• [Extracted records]

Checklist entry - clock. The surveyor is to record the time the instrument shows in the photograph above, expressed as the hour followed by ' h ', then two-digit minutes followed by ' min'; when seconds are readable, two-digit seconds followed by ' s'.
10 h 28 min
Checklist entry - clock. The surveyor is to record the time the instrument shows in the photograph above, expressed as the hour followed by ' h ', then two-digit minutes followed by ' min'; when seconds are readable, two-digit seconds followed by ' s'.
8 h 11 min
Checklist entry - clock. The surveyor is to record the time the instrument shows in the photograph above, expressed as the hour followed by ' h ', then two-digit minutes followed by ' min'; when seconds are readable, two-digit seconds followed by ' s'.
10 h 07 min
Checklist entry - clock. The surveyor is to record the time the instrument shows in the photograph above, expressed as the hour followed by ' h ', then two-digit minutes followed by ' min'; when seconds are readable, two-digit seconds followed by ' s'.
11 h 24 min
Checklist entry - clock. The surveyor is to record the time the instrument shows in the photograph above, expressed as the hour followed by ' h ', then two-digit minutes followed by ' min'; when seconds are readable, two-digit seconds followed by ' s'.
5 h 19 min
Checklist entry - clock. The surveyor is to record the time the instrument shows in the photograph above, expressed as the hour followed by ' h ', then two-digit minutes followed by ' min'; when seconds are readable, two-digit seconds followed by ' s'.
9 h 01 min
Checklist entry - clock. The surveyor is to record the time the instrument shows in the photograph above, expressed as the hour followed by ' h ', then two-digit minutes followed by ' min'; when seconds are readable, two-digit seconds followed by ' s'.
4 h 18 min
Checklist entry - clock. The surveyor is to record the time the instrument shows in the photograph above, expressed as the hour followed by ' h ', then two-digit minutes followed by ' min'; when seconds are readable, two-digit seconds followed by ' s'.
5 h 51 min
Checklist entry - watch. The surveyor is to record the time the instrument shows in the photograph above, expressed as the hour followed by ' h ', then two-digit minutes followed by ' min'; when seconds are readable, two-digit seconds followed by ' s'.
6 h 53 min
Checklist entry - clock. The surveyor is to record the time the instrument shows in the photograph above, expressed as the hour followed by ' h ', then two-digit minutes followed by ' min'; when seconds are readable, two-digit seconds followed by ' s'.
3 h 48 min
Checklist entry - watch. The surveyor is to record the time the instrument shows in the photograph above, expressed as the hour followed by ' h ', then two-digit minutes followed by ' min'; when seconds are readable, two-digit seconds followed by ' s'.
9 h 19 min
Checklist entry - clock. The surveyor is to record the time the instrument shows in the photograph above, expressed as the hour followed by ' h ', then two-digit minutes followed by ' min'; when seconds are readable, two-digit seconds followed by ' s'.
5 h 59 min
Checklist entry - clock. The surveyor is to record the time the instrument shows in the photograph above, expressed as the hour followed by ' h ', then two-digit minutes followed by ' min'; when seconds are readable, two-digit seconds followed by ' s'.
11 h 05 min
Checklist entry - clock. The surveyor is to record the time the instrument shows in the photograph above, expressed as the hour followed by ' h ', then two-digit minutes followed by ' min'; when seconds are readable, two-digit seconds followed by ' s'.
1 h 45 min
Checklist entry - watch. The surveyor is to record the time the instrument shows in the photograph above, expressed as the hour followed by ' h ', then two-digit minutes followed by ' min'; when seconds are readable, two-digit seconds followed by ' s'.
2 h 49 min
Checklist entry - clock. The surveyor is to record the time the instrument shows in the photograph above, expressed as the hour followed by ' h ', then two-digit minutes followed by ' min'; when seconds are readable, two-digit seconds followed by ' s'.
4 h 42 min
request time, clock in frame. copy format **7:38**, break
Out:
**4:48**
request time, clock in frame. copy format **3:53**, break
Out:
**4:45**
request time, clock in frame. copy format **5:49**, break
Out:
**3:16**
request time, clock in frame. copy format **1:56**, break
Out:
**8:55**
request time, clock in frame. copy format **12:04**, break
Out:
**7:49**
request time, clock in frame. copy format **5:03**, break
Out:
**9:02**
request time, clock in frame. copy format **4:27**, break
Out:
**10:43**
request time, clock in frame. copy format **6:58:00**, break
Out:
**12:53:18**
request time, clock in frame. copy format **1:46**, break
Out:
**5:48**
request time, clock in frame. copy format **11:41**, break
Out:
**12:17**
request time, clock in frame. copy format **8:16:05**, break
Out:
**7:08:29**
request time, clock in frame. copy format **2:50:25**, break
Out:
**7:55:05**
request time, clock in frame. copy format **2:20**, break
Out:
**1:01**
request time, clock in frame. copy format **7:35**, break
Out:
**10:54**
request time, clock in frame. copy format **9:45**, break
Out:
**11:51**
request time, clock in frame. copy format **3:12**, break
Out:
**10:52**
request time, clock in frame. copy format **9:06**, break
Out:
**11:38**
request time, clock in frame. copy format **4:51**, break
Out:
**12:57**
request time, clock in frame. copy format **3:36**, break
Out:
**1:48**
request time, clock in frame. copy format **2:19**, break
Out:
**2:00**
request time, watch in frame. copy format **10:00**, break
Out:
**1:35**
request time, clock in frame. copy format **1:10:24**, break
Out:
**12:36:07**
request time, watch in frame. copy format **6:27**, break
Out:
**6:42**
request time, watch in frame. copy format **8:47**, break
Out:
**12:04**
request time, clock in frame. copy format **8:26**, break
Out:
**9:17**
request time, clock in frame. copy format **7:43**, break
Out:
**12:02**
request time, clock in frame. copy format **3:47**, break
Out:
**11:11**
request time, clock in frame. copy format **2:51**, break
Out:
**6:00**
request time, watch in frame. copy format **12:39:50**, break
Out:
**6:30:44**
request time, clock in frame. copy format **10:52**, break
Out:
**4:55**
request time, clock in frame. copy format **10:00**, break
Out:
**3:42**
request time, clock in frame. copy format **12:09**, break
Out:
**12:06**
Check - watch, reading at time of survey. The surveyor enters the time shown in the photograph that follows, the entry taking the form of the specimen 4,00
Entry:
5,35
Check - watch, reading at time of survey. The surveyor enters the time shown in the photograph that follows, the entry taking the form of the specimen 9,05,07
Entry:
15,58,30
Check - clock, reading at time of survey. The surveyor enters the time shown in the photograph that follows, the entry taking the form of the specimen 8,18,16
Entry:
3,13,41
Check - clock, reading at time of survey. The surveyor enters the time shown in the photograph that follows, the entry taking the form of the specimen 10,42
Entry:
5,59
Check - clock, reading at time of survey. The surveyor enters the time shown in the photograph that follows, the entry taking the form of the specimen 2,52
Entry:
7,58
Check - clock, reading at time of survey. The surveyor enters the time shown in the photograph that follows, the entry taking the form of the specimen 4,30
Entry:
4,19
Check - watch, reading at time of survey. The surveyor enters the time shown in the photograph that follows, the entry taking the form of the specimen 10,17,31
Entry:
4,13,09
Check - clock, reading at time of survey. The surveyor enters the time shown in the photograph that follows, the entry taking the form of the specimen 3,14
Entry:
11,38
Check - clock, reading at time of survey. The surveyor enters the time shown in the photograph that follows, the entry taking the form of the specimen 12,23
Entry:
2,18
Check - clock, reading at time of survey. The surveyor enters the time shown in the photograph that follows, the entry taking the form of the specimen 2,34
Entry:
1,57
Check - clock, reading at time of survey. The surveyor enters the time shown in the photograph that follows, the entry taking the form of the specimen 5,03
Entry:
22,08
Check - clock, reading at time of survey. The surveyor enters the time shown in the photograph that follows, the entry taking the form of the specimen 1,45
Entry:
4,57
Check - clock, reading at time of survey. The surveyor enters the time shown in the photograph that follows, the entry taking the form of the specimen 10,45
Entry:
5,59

• [What is required] Change every "surveyor" in the data above to "inspector" and give back the complete data with everything else left as it is.

• [Answer]
Checklist entry - clock. The inspector is to record the time the instrument shows in the photograph above, expressed as the hour followed by ' h ', then two-digit minutes followed by ' min'; when seconds are readable, two-digit seconds followed by ' s'.
10 h 28 min
Checklist entry - clock. The inspector is to record the time the instrument shows in the photograph above, expressed as the hour followed by ' h ', then two-digit minutes followed by ' min'; when seconds are readable, two-digit seconds followed by ' s'.
8 h 11 min
Checklist entry - clock. The inspector is to record the time the instrument shows in the photograph above, expressed as the hour followed by ' h ', then two-digit minutes followed by ' min'; when seconds are readable, two-digit seconds followed by ' s'.
10 h 07 min
Checklist entry - clock. The inspector is to record the time the instrument shows in the photograph above, expressed as the hour followed by ' h ', then two-digit minutes followed by ' min'; when seconds are readable, two-digit seconds followed by ' s'.
11 h 24 min
Checklist entry - clock. The inspector is to record the time the instrument shows in the photograph above, expressed as the hour followed by ' h ', then two-digit minutes followed by ' min'; when seconds are readable, two-digit seconds followed by ' s'.
5 h 19 min
Checklist entry - clock. The inspector is to record the time the instrument shows in the photograph above, expressed as the hour followed by ' h ', then two-digit minutes followed by ' min'; when seconds are readable, two-digit seconds followed by ' s'.
9 h 01 min
Checklist entry - clock. The inspector is to record the time the instrument shows in the photograph above, expressed as the hour followed by ' h ', then two-digit minutes followed by ' min'; when seconds are readable, two-digit seconds followed by ' s'.
4 h 18 min
Checklist entry - clock. The inspector is to record the time the instrument shows in the photograph above, expressed as the hour followed by ' h ', then two-digit minutes followed by ' min'; when seconds are readable, two-digit seconds followed by ' s'.
5 h 51 min
Checklist entry - watch. The inspector is to record the time the instrument shows in the photograph above, expressed as the hour followed by ' h ', then two-digit minutes followed by ' min'; when seconds are readable, two-digit seconds followed by ' s'.
6 h 53 min
Checklist entry - clock. The inspector is to record the time the instrument shows in the photograph above, expressed as the hour followed by ' h ', then two-digit minutes followed by ' min'; when seconds are readable, two-digit seconds followed by ' s'.
3 h 48 min
Checklist entry - watch. The inspector is to record the time the instrument shows in the photograph above, expressed as the hour followed by ' h ', then two-digit minutes followed by ' min'; when seconds are readable, two-digit seconds followed by ' s'.
9 h 19 min
Checklist entry - clock. The inspector is to record the time the instrument shows in the photograph above, expressed as the hour followed by ' h ', then two-digit minutes followed by ' min'; when seconds are readable, two-digit seconds followed by ' s'.
5 h 59 min
Checklist entry - clock. The inspector is to record the time the instrument shows in the photograph above, expressed as the hour followed by ' h ', then two-digit minutes followed by ' min'; when seconds are readable, two-digit seconds followed by ' s'.
11 h 05 min
Checklist entry - clock. The inspector is to record the time the instrument shows in the photograph above, expressed as the hour followed by ' h ', then two-digit minutes followed by ' min'; when seconds are readable, two-digit seconds followed by ' s'.
1 h 45 min
Checklist entry - watch. The inspector is to record the time the instrument shows in the photograph above, expressed as the hour followed by ' h ', then two-digit minutes followed by ' min'; when seconds are readable, two-digit seconds followed by ' s'.
2 h 49 min
Checklist entry - clock. The inspector is to record the time the instrument shows in the photograph above, expressed as the hour followed by ' h ', then two-digit minutes followed by ' min'; when seconds are readable, two-digit seconds followed by ' s'.
4 h 42 min
request time, clock in frame. copy format **7:38**, break
Out:
**4:48**
request time, clock in frame. copy format **3:53**, break
Out:
**4:45**
request time, clock in frame. copy format **5:49**, break
Out:
**3:16**
request time, clock in frame. copy format **1:56**, break
Out:
**8:55**
request time, clock in frame. copy format **12:04**, break
Out:
**7:49**
request time, clock in frame. copy format **5:03**, break
Out:
**9:02**
request time, clock in frame. copy format **4:27**, break
Out:
**10:43**
request time, clock in frame. copy format **6:58:00**, break
Out:
**12:53:18**
request time, clock in frame. copy format **1:46**, break
Out:
**5:48**
request time, clock in frame. copy format **11:41**, break
Out:
**12:17**
request time, clock in frame. copy format **8:16:05**, break
Out:
**7:08:29**
request time, clock in frame. copy format **2:50:25**, break
Out:
**7:55:05**
request time, clock in frame. copy format **2:20**, break
Out:
**1:01**
request time, clock in frame. copy format **7:35**, break
Out:
**10:54**
request time, clock in frame. copy format **9:45**, break
Out:
**11:51**
request time, clock in frame. copy format **3:12**, break
Out:
**10:52**
request time, clock in frame. copy format **9:06**, break
Out:
**11:38**
request time, clock in frame. copy format **4:51**, break
Out:
**12:57**
request time, clock in frame. copy format **3:36**, break
Out:
**1:48**
request time, clock in frame. copy format **2:19**, break
Out:
**2:00**
request time, watch in frame. copy format **10:00**, break
Out:
**1:35**
request time, clock in frame. copy format **1:10:24**, break
Out:
**12:36:07**
request time, watch in frame. copy format **6:27**, break
Out:
**6:42**
request time, watch in frame. copy format **8:47**, break
Out:
**12:04**
request time, clock in frame. copy format **8:26**, break
Out:
**9:17**
request time, clock in frame. copy format **7:43**, break
Out:
**12:02**
request time, clock in frame. copy format **3:47**, break
Out:
**11:11**
request time, clock in frame. copy format **2:51**, break
Out:
**6:00**
request time, watch in frame. copy format **12:39:50**, break
Out:
**6:30:44**
request time, clock in frame. copy format **10:52**, break
Out:
**4:55**
request time, clock in frame. copy format **10:00**, break
Out:
**3:42**
request time, clock in frame. copy format **12:09**, break
Out:
**12:06**
Check - watch, reading at time of survey. The inspector enters the time shown in the photograph that follows, the entry taking the form of the specimen 4,00
Entry:
5,35
Check - watch, reading at time of survey. The inspector enters the time shown in the photograph that follows, the entry taking the form of the specimen 9,05,07
Entry:
15,58,30
Check - clock, reading at time of survey. The inspector enters the time shown in the photograph that follows, the entry taking the form of the specimen 8,18,16
Entry:
3,13,41
Check - clock, reading at time of survey. The inspector enters the time shown in the photograph that follows, the entry taking the form of the specimen 10,42
Entry:
5,59
Check - clock, reading at time of survey. The inspector enters the time shown in the photograph that follows, the entry taking the form of the specimen 2,52
Entry:
7,58
Check - clock, reading at time of survey. The inspector enters the time shown in the photograph that follows, the entry taking the form of the specimen 4,30
Entry:
4,19
Check - watch, reading at time of survey. The inspector enters the time shown in the photograph that follows, the entry taking the form of the specimen 10,17,31
Entry:
4,13,09
Check - clock, reading at time of survey. The inspector enters the time shown in the photograph that follows, the entry taking the form of the specimen 3,14
Entry:
11,38
Check - clock, reading at time of survey. The inspector enters the time shown in the photograph that follows, the entry taking the form of the specimen 12,23
Entry:
2,18
Check - clock, reading at time of survey. The inspector enters the time shown in the photograph that follows, the entry taking the form of the specimen 2,34
Entry:
1,57
Check - clock, reading at time of survey. The inspector enters the time shown in the photograph that follows, the entry taking the form of the specimen 5,03
Entry:
22,08
Check - clock, reading at time of survey. The inspector enters the time shown in the photograph that follows, the entry taking the form of the specimen 1,45
Entry:
4,57
Check - clock, reading at time of survey. The inspector enters the time shown in the photograph that follows, the entry taking the form of the specimen 10,45
Entry:
5,59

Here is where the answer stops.